Il était une mauvaise foi

Victorine de Oliveira publié le 2 min

Quarante ans ont beau avoir passé depuis sa mort, le 15 avril 1980, Sartre divise toujours autant.

Après avoir suscité des moqueries dans les années 1950, son œuvre a fini par intégrer l’Université – rien qu’en France, il a fait l’objet de plus d’une centaine de thèses. Mais ses engagements politiques pléthoriques posent encore question. Comment comprendre qu’il s’extasie devant les prisons chinoises en 1955 ? « Pas de gardiens, pas de costume spécial pour les détenus ; ils vont et viennent librement », écrit-il à Michelle Vian.
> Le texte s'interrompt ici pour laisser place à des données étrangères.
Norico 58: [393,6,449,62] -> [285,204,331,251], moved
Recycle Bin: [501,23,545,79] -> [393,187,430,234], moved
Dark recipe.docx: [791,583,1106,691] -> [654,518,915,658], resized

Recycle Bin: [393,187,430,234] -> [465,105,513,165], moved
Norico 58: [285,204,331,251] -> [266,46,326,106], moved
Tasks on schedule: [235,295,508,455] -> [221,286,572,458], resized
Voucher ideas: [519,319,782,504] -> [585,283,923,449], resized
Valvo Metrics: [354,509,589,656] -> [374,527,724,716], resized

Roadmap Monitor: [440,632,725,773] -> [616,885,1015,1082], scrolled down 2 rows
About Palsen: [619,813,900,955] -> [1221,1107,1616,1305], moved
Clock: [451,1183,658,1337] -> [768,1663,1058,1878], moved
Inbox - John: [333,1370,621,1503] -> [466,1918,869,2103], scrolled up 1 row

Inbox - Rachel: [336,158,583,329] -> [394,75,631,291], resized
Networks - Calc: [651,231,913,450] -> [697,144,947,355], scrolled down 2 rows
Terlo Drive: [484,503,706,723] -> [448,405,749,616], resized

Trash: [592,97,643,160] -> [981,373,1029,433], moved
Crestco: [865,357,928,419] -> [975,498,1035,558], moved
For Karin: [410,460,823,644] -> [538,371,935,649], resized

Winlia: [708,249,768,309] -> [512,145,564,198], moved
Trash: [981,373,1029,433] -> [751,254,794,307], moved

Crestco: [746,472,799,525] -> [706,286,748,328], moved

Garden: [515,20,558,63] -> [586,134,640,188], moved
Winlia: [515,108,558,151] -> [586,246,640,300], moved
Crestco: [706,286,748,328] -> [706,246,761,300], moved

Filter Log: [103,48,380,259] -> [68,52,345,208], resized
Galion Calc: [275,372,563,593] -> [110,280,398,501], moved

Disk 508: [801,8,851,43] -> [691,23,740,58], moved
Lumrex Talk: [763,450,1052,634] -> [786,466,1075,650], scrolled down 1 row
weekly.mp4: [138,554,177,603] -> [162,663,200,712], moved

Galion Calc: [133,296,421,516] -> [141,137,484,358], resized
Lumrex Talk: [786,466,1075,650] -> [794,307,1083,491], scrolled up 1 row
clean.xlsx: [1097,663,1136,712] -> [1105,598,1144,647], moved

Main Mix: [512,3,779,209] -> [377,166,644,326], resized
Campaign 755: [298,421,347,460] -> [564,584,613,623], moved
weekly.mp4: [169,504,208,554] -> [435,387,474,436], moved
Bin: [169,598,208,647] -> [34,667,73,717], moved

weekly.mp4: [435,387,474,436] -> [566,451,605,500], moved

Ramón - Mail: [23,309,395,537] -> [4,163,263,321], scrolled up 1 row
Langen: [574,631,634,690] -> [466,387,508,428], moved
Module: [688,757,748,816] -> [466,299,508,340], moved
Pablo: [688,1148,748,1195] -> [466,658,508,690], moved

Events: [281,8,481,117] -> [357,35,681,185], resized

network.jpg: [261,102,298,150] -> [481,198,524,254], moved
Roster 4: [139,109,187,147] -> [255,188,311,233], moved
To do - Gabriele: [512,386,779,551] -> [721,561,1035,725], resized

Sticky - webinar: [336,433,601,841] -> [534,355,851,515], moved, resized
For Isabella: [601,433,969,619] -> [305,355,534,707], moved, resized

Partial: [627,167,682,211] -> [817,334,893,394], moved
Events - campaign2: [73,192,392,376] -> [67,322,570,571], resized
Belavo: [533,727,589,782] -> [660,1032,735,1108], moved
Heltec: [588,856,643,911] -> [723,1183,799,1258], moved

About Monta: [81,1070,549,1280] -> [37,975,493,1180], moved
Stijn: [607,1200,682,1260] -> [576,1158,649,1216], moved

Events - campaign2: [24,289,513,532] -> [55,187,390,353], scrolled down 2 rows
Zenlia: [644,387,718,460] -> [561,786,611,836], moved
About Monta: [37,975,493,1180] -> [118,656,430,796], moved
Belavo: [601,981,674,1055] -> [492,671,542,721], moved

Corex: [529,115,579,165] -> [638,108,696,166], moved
Comment justifier ses multiples voyages en URSS, même après 1956, année où les chars de Khrouchtchev envahissent et répriment les révoltes en Hongrie ? Interrogé par Simone de Beauvoir dans La Cérémonie des adieux (1981) sur ses tentatives répétées de « travailler avec les communistes », Sartre refuse de s’amender et de parler d’échec personnel. On peut y voir une forme de déni. On peut aussi revenir au cœur de l’existentialisme qui inscrit l’essence de l’être humain, et de chaque individu, dans le mouvement, la continuité de ses actes. La sanction ne tombe qu’avec la mort. Commode ? Bien que l’urgence de la situation remplace chez Sartre toute tentative de définir un ensemble immuable de valeurs morales, il ne s’agit pas pour lui de prêcher le relativisme. Plutôt de souligner que, pris dans les événements et l’histoire, nous ne pouvons pas nous affranchir de leur interpellation. Leur mouvement perpétuel est aussi celui de la pensée, qui ne peut jamais s’arrêter, une bonne fois pour toutes, ses jugements. Aussi Sartre se remet-il régulièrement en question et se plie-t-il à l’exercice de l’entretien, donc de la contradiction. Ce qui n’empêche pas une certaine dose de mauvaise foi.